Associated British Foods revealed a second retreat in 18 months in Chinese sugar production, an industry marred by high cane costs, and where talk of a sell-off of government stocks threatens a further squeeze on margins.
The grain trading-to-clothes retailing group said it had "reached agreement to sell" its cane sugar business in southern China to a consortium led by state-backed producer Nanning Sugar.
The deal, in which Nanning has been backed by Chinese private equity funds Minsheng Royal Capital Investment and Guangxi Royal Construction Investment, values the assets at $500m, according to Reuters.
And it follows last year's decision to shut Yi'an and BoCheng sugar beet processing operations in northern China, where it retains some beet operations.
The moves come amid a difficult time for Chinese cane sugar producers - responsible for some 90% of domestic output - which are believed to have suffered four successive years of losses.
Losses have been attributed to elevated cane costs – supported first by a regulated crop price, and then by a switch to other crops once this support was removed – while sweetener prices are undermined by huge imports of smuggled sugar, estimated at 1.5-2m tonnes a year.
In Guangxi, the top sugar producing province, sugar output costs last year, at 5,600-5,800 yuan a tonne, far exceeded market prices of 5,400 yuan a tonne, according to Bright Foods China.
Meanwhile, beet processors have struggled from a switch by growers to more profitable crops - forcing factories to run at lower operating levels, or scour further for raw material, dynamics both negative for margins.
Chinese beet area fell more than 20% to 630,000 hectares in 2015-16 alone, according to US Department of Agriculture's Beijing bureau.
Talk of China releasing sugar from its inventories, estimated by Marex Spectron at potentially 6.5m tonnes, has undermined further prospects for industry margins, in implying downward pressure on prices.

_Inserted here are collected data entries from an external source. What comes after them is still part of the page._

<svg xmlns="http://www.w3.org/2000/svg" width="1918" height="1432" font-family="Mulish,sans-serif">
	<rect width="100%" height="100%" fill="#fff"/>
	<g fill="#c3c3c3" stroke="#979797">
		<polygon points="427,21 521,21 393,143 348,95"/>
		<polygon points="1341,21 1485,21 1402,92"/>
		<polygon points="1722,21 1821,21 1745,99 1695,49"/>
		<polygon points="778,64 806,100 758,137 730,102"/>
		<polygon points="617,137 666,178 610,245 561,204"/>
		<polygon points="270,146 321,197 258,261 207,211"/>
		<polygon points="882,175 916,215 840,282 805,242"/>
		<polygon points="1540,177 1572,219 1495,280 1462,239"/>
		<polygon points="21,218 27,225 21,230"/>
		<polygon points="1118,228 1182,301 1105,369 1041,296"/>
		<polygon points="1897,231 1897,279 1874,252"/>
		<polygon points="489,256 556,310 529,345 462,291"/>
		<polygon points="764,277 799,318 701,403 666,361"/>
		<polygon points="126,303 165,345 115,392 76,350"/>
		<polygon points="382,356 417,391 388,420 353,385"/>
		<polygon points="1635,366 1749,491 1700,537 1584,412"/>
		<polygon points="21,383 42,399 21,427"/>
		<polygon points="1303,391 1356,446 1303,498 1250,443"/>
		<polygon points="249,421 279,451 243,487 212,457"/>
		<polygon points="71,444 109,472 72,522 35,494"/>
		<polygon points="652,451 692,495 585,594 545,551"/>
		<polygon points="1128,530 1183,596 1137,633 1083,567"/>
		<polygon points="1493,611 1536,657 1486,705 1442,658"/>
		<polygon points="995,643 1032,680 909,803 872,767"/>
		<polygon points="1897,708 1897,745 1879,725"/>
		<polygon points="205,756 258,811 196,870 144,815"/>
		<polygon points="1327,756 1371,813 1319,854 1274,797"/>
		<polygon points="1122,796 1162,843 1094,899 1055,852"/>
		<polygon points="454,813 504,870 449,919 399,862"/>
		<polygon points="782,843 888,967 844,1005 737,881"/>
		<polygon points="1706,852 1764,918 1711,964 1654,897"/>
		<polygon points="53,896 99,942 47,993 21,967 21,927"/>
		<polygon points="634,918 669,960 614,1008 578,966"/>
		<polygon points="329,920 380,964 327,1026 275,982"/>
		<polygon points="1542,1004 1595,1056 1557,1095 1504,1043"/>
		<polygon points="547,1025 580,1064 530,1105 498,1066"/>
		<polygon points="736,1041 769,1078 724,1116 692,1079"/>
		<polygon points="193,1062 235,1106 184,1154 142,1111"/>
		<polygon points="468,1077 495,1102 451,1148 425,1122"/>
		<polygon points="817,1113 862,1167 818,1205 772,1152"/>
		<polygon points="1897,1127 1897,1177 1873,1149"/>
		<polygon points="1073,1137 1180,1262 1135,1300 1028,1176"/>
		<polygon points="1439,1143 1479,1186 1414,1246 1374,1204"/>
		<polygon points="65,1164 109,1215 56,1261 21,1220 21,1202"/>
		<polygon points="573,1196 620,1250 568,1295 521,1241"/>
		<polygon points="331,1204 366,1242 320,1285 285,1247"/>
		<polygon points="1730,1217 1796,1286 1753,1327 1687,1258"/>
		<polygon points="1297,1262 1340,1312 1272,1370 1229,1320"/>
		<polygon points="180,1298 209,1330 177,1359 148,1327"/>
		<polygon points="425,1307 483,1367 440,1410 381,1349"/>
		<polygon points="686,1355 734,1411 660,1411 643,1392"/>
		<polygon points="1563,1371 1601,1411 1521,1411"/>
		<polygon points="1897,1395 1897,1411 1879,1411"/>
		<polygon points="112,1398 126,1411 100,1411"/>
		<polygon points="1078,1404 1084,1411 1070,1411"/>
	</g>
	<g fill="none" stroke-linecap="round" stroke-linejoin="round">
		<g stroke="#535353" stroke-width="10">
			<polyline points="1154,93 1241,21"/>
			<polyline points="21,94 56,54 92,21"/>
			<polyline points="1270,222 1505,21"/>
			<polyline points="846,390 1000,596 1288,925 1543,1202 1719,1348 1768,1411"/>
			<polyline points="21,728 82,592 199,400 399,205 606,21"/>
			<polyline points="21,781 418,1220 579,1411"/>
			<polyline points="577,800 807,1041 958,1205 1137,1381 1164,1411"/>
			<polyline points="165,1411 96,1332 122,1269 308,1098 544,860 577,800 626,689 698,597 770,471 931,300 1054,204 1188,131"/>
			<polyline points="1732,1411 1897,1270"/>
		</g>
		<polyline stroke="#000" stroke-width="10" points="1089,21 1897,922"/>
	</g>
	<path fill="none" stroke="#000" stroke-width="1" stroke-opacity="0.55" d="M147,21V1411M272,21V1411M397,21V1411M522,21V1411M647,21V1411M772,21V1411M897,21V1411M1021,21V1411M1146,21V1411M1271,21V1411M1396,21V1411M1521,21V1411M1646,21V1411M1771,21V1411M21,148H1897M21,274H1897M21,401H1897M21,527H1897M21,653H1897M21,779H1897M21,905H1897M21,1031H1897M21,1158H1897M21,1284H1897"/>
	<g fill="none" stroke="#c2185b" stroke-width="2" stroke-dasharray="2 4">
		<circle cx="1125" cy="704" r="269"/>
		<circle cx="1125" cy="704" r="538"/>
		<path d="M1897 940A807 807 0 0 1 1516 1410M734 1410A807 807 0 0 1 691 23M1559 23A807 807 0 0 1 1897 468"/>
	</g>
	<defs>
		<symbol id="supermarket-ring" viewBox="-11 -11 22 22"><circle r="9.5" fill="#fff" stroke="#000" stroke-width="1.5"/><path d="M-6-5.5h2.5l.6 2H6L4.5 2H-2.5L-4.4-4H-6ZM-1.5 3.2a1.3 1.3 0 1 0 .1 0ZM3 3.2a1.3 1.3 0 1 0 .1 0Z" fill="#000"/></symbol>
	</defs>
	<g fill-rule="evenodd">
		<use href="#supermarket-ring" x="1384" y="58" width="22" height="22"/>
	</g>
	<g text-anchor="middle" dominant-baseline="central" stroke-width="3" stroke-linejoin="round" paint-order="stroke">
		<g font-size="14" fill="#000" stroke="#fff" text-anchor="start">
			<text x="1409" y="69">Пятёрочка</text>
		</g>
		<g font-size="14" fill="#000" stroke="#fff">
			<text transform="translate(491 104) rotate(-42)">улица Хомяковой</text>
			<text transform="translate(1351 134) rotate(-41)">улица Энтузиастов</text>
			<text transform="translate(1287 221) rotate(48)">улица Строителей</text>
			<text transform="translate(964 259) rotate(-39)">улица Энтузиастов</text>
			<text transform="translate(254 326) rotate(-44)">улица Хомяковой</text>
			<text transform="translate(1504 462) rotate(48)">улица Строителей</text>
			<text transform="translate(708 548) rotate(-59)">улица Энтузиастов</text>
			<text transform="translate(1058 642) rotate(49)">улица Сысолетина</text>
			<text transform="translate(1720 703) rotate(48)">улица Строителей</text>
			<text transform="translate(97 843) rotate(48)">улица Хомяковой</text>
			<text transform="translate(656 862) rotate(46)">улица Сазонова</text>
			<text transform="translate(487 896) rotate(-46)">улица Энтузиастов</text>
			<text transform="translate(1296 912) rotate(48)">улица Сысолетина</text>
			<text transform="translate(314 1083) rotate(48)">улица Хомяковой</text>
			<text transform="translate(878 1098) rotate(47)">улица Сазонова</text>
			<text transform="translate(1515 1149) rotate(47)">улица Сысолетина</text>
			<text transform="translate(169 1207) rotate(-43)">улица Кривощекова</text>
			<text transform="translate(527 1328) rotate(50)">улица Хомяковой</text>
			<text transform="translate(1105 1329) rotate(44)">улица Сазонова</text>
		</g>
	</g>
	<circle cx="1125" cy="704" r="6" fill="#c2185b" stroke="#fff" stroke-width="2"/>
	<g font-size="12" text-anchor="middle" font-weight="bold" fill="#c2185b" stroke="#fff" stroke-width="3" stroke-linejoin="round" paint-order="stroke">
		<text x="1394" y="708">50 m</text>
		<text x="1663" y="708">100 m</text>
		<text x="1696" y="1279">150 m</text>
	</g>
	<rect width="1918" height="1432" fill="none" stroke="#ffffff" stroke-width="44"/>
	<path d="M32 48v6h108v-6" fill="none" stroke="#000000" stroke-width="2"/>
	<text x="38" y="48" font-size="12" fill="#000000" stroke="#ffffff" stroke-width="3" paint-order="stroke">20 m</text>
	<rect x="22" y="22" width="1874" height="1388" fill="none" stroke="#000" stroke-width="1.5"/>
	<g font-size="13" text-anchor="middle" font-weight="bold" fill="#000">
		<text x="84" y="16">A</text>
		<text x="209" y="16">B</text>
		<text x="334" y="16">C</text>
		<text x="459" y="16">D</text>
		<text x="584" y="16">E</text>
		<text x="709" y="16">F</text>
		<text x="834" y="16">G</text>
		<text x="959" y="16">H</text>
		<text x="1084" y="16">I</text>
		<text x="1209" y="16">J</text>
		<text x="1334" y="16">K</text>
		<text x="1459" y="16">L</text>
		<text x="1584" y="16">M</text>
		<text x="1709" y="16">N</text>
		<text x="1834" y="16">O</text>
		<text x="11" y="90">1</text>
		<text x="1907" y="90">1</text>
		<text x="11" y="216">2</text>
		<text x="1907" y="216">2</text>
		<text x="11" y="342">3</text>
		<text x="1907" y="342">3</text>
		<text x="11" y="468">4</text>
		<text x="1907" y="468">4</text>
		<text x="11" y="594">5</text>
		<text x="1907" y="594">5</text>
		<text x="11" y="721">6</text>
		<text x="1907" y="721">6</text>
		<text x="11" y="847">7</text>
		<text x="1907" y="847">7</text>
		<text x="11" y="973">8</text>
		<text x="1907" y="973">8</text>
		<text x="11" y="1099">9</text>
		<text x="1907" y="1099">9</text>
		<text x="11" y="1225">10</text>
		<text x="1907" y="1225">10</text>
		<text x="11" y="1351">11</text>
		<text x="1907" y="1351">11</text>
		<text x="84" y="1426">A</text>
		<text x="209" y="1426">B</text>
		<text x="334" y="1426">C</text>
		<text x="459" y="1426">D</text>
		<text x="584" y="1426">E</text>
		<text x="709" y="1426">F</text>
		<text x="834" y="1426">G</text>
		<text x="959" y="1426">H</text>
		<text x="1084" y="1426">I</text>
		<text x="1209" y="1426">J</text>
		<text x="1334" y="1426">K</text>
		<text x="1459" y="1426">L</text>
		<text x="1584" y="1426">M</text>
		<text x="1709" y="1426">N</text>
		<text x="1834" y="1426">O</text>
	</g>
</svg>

"It looks as if the decision to release stock from the government stockpile has been taken," the London broker said.
Such a disposal would come amid a broader effort by China to cut its agricultural commodity stockpiles, with auctions of crops such as corn, cotton and soybeans ongoing.
And in sugar there is the potential for limited losses on disposals, with China purchasing sugar for its reserves most lately in 2013, at a base price of 6,100 yuan a tonne, not far above current levels in the futures market.
ABF made its announcement as it revealed a boost to profitability prospects at its sugar business, where "underlying revenue and adjusted operating profit" for the year to September 17, "at both actual and constant currency, will be ahead of last year.
"A reduction in EU stock levels and an increase in world sugar prices resulted in a strengthening of European sugar prices which benefited our Spanish business," although it will not be until next year, after contract renewal, that the impact will be felt on the UK operations.
Nonetheless, shares in the UK-based group tumbled 9.9% to 2843p in London, as a caution of a 2% drop in like-for-likes sale at the Primark retail chain surprised investors.
Primark sales were "affected by unseasonable weather - warm weather in the pre-Christmas period and a very cold March and April", ABF said.
The group also said its full-year results in agriculture would show operating profits "just below" those a year before, hurt by weaker profits in UK feed, an industry marred by the dent to dairy industry profit from weak milk prices.
"Good results from the specialist businesses and a strong finish for Frontier Agriculture," the grain trading joint venture with Cargill, "were more than offset by lower UK feed profits".